When you're finished extracting and inserting wires, remember to close the retention latch on the bottom of the shell. If you forget to do that, you will not be able to insert the plug into the head unit's socket.
Extraction — Type "B" Shell
This style of plastic shell is used mostly for aftermarket harnesses. I've also seen them on OEM accessories (e.g., add-on subwoofers, navigation modules, etc.).
Each terminal has a tiny metal spring clip which latches the terminal into the plastic shell. To release the spring clip, you will need to find or fabricate an extraction tool. This picture shows the spring on a receptacle terminal, with a drawing of an extraction tool:
You'll need the tool to have a portion long enough for you to hold onto, with a tip that is just small enough to fit into the shell's pin extraction hole. In this picture, the extraction hole is circled:
The tip must be approximately 1 mm wide by 0.5 mm tall, and 6 mm long. The end should not be very sharp (otherwise it could simply poke into the plastic of the shell).
Making An Extraction Tool
Some people have used a large staple (not from a normal desk stapler, but the next larger size). However, those don't give you much to hold onto, and tend to draw blood.
Someone suggested the eye end of a sewing needle. I tried a small one, but it was just a little too thick vertically. Flattening the end with a hammer might have helped. You would also need to modify the sharp end — cut off the point, and bend it so you have something to push without impaling your finger.
I've had success by modifying a straight pin. Cut off the pointy tip with sharp wire cutters. Then flatten the tip by hitting a few times with a hammer (with a smooth-face) onto a hard, smooth surface (an anvil is ideal — some bench vices have a smooth anvil area on the back). Alternatively, you might be able to compress the tip in a bench vise that has smooth jaws. Continue flattening the tip until the last 6 mm portion is thin enough (top to bottom) to easily fit into the extraction hole. If the tip is too wide (left to right), file it so it will just fit into the extraction hole. Also use the file to dull the front, and remove any sharp edges or burs. Finally, straighten the entire pin, if it's become curled.

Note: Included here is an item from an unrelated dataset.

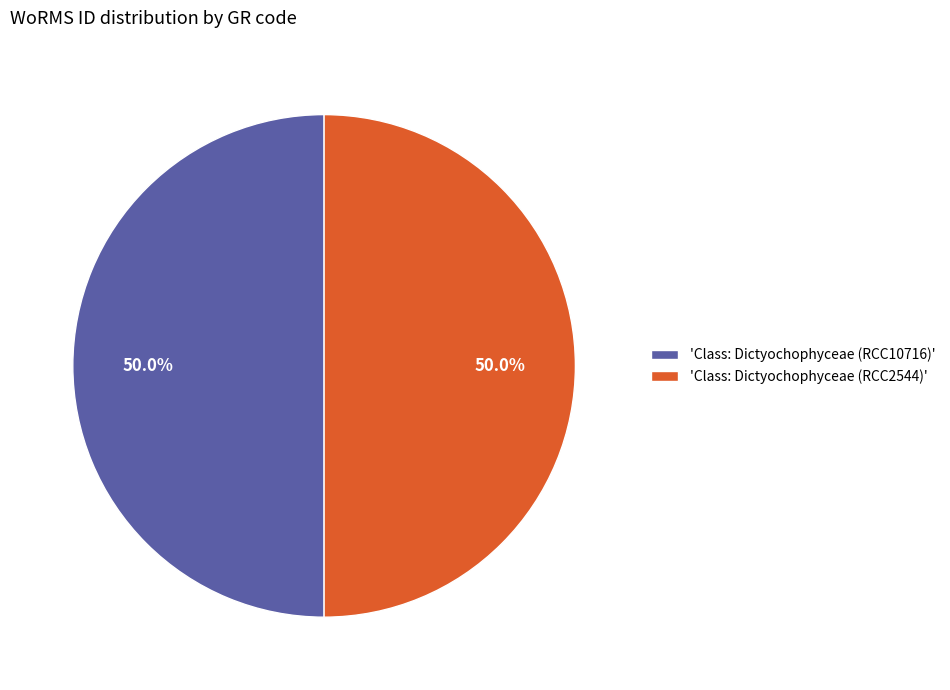

Combined, do 'Class: Dictyochophyceae (RCC2544)' and 'Class: Dictyochophyceae (RCC10716)' account for over 50%?

Yes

Extraction Procedure (shell type "B")
You may want the help of a second person to tug on the wire (after you've opened the plastic spring clip).
If the wire won't budge and you're starting to pull more than gently, back off the extraction tool by 1 or 2 mm and try again.
I recommend not using needle-nose pliers to pull a wire. Using your bare fingers will let you feel how much tension you're exerting, so you'll know when to stop. With pliers, it's also too easy to crush the wires, which are 20 gauge or smaller.
When you're finished extracting and inserting wires, remember to close the retention latch on the bottom or top of the shell. If you forget to do that on a plug, you will not be able to insert the plug into the head unit's socket.